*** DATA RECORDS Section Begins ***
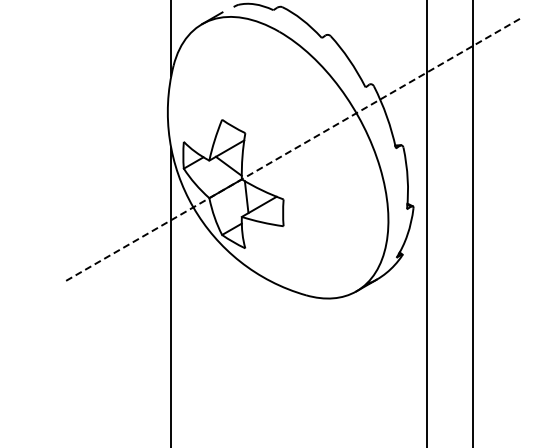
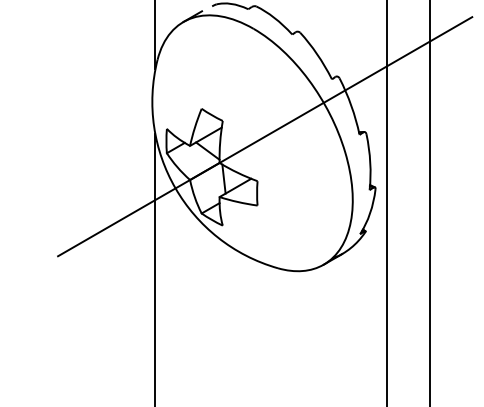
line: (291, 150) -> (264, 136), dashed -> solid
*** DATA RECORDS Section Ends ***
*** DATA RECORDS Section Begins ***
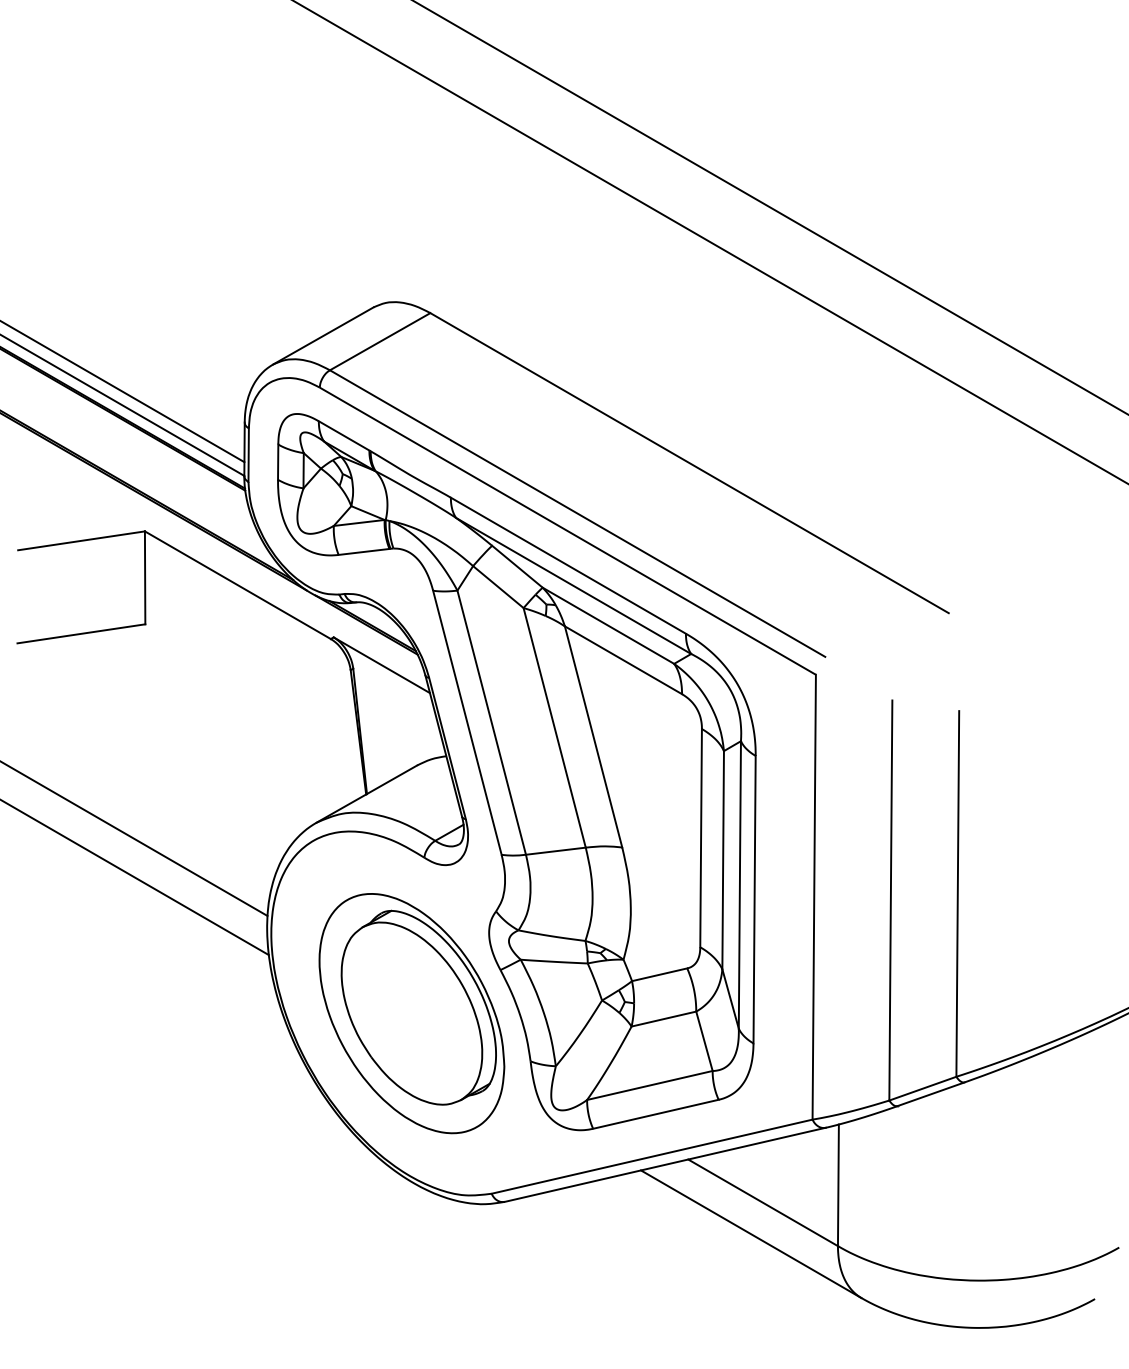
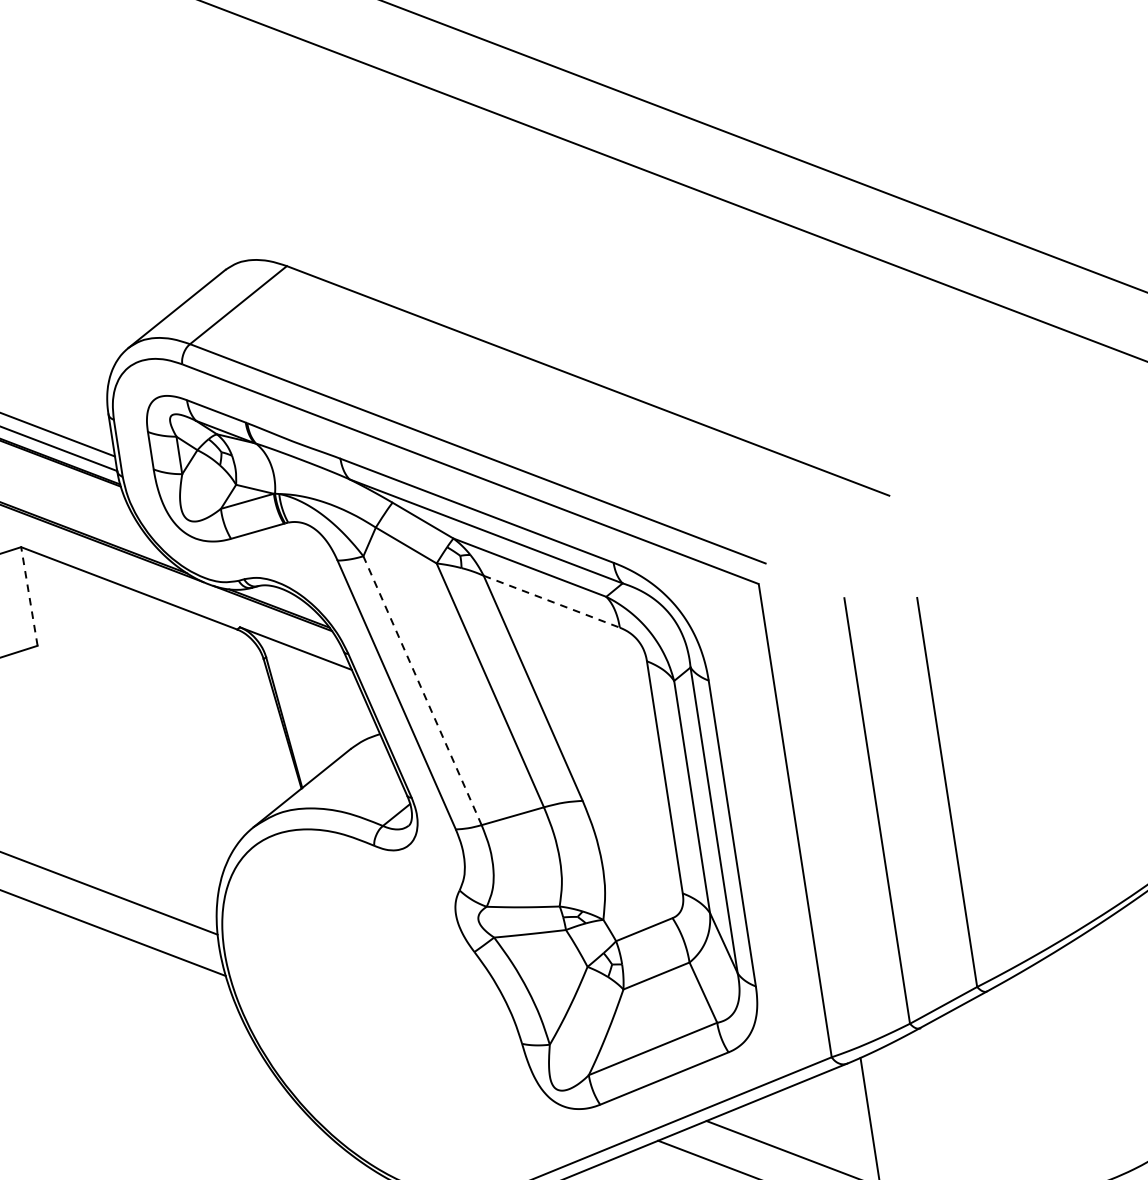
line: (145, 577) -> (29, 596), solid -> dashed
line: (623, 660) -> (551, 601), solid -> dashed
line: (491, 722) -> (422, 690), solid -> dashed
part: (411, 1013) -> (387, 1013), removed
*** DATA RECORDS Section Ends ***
** EXERCISE DIRECTIONS **
From the material above, retype precisely the lines between the line holding "line: (623, 660)" and the line holding "part: (411, 1013) -> (387, 1013), removed", inclusive, and nothing beyond them.

** EXPECTED ANSWER **
line: (623, 660) -> (551, 601), solid -> dashed
line: (491, 722) -> (422, 690), solid -> dashed
part: (411, 1013) -> (387, 1013), removed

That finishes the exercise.